You are probably familiar with the long list of various benchmarks that new models are tested on and compared against. These benchmarks are supposedly designed to assess the model's ability to perform in various aspects of language understanding, logical reasoning, information recall, and so on.
However, while I understand the need for an objective and scientific measurement scale, I have long felt that these benchmarks are not particularly representative of the actual experience of using the models. For example, people will claim that a model performs at "some percentage of GPT-3" and yet not one of these models has ever been able to produce correctly-functioning code for any non-trivial task or follow a line of argument/reasoning. Talking to GPT-3 I have felt that the model has an actual in-depth understanding of the text, question, or argument, whereas other models that I have tried always feel as though they have only a superficial/surface-level understanding regardless of what the benchmarks claim.
My most recent frustration, and the one that prompted this post, is regarding the newly-released OpenOrca preview 2 model. The benchmark numbers claim that it performs better than other 13B models at the time of writing, supposedly outperforms Microsoft's own published benchmark results for their yet-unreleased model, and scores an "average" result of 74.0% against GPT-3's 75.7% while the LLaMa model that I was using previously apparently scores merely 63%.
I've used GPT-3 (text-davinci-003), and this model does not "come within comparison" of it. Even giving it as much of a fair chance as I can, giving it plenty of leeway and benefit of the doubt, not only can it still not write correct code (or even valid code in a lot of cases) but it is significantly worse at it than LLaMa 13B (which is also pretty bad). This model does not understand basic reasoning and fails at basic reasoning tasks. It will write a long step-by-step explanation of what it claims that it will do, but the answer itself contradicts the provided steps or the steps themselves are wrong/illogical. The model has only learnt to produce "step by step reasoning" as an output format, and has a worse understanding of what that actually means than any other model does when asked to "explain your reasoning" (at least, for other models that I have tried, asking them to explain their reasoning produces at least a marginal improvement in coherence).
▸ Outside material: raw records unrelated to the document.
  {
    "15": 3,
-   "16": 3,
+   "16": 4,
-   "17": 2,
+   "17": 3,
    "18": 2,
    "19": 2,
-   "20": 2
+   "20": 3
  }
There is something wrong with these benchmarks. They do not relate to real-world performance. They do not appear to be measuring a model's ability to actually understand the prompt/task, but possibly only measuring its ability to provide an output that "looks correct" according to some format. These benchmarks are not a reliable way to compare model performance and as long as we keep using them we will keep producing models that score higher on benchmarks and claim to perform "almost as good as GPT-3" but yet fail spectacularly in any task/prompt that I can think of to throw at them.
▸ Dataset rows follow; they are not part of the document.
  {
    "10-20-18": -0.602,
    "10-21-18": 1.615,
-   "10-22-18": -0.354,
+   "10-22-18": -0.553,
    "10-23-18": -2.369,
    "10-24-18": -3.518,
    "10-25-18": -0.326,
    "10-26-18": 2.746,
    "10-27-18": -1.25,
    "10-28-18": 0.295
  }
(I keep using coding as an example however I have also tried other tasks besides code as I realise that code is possibly a particularly challenging task due to requirements like needing exact syntax. My interpretation of the various models' level of understanding is based on experience across a variety of tasks.)
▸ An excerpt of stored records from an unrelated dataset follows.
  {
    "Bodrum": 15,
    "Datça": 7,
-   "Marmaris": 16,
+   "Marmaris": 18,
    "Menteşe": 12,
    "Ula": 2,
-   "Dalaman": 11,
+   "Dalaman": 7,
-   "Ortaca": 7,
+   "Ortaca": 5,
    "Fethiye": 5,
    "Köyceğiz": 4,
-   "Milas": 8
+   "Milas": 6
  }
I just started saving a list of prompts to test models with. It's not exhaustive of course, but there are a few which help me cull new models quickly. Of course I can't share them because I don't want them to leak into training data. :)
I have a similar list of prompts/test cases that I use.
However, my experience has been that all fine-tuned LLaMa models give pretty much the same results. I haven't actually found a model that passes any of my "test cases" that others have failed (additionally, none until OpenOrca preview 2 had failed a test case that others had passed). All the models feel pretty much the same in terms of actual abilities, and the only noticeable difference is that they give their answers in a slightly different way.